▶ EXERCISE DESCRIPTION:
Please retype the data below line for line and leave out every picture.

▶ RAW DATA:
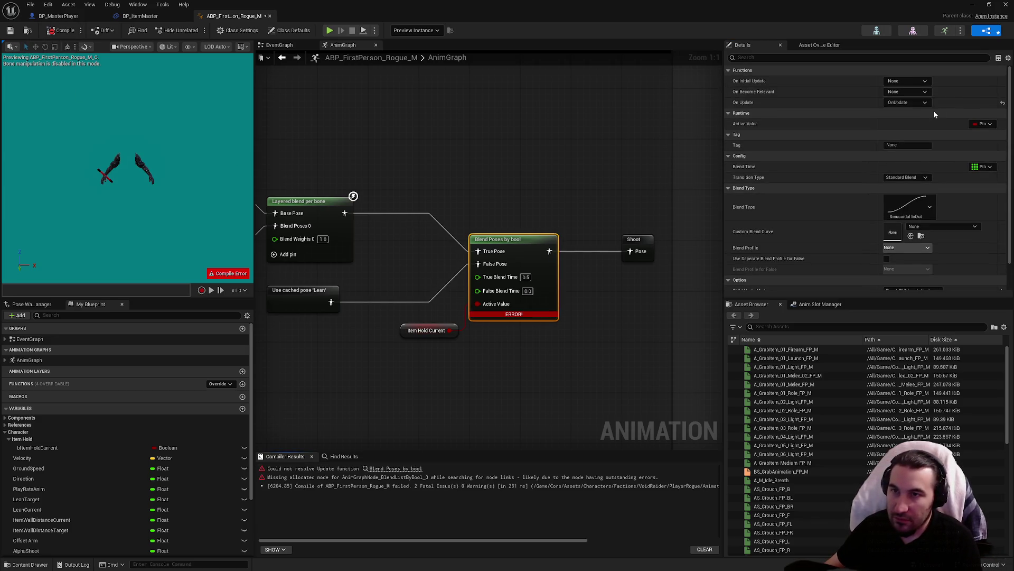
{"action": "left_click", "coordinate": [1000, 105]}
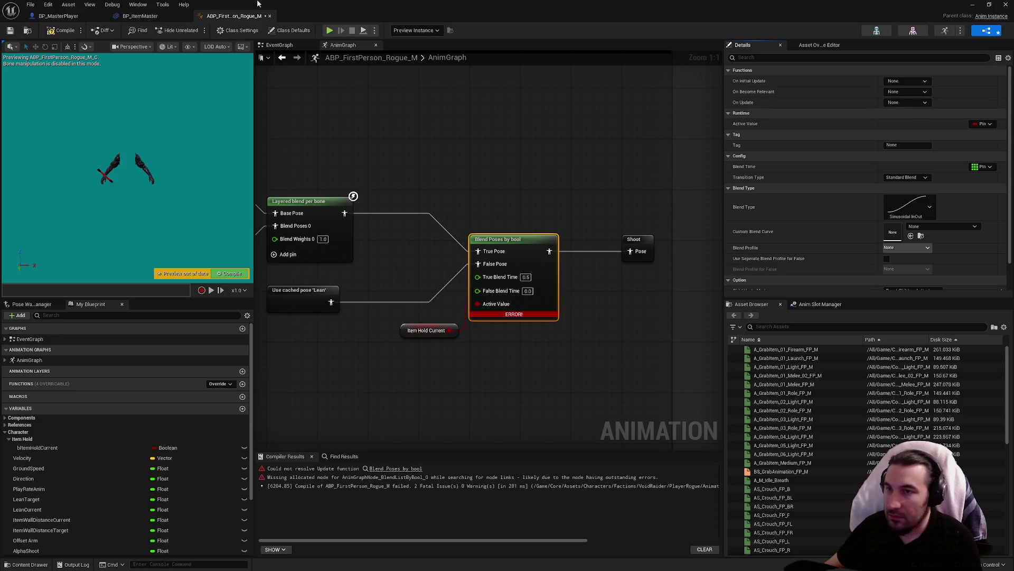
{"action": "left_click", "coordinate": [48, 30]}
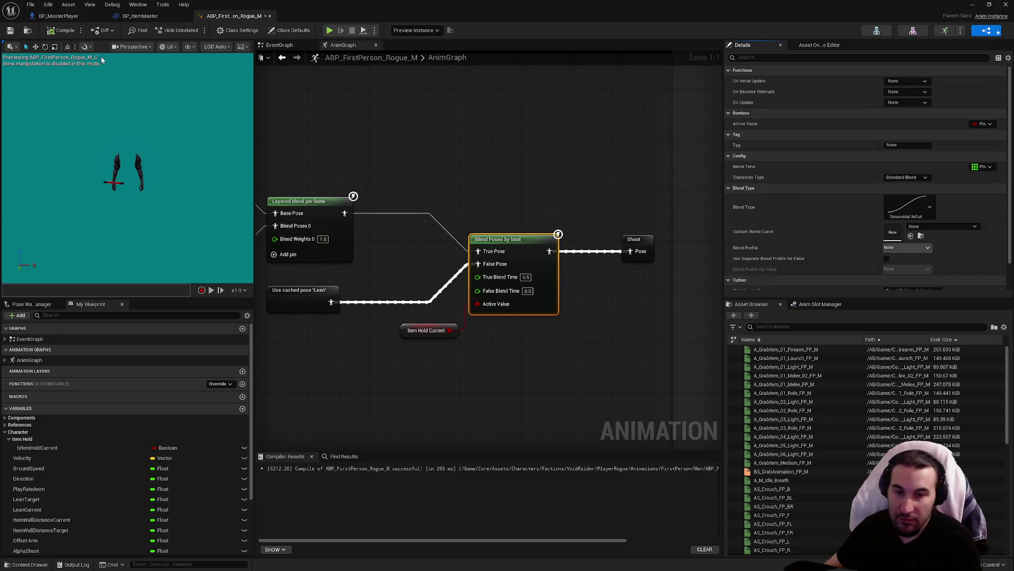
{"action": "key", "text": "super+Down"}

▶ WORKED SOLUTION:
{"action": "left_click", "coordinate": [1000, 105]}
{"action": "left_click", "coordinate": [48, 30]}
{"action": "key", "text": "super+Down"}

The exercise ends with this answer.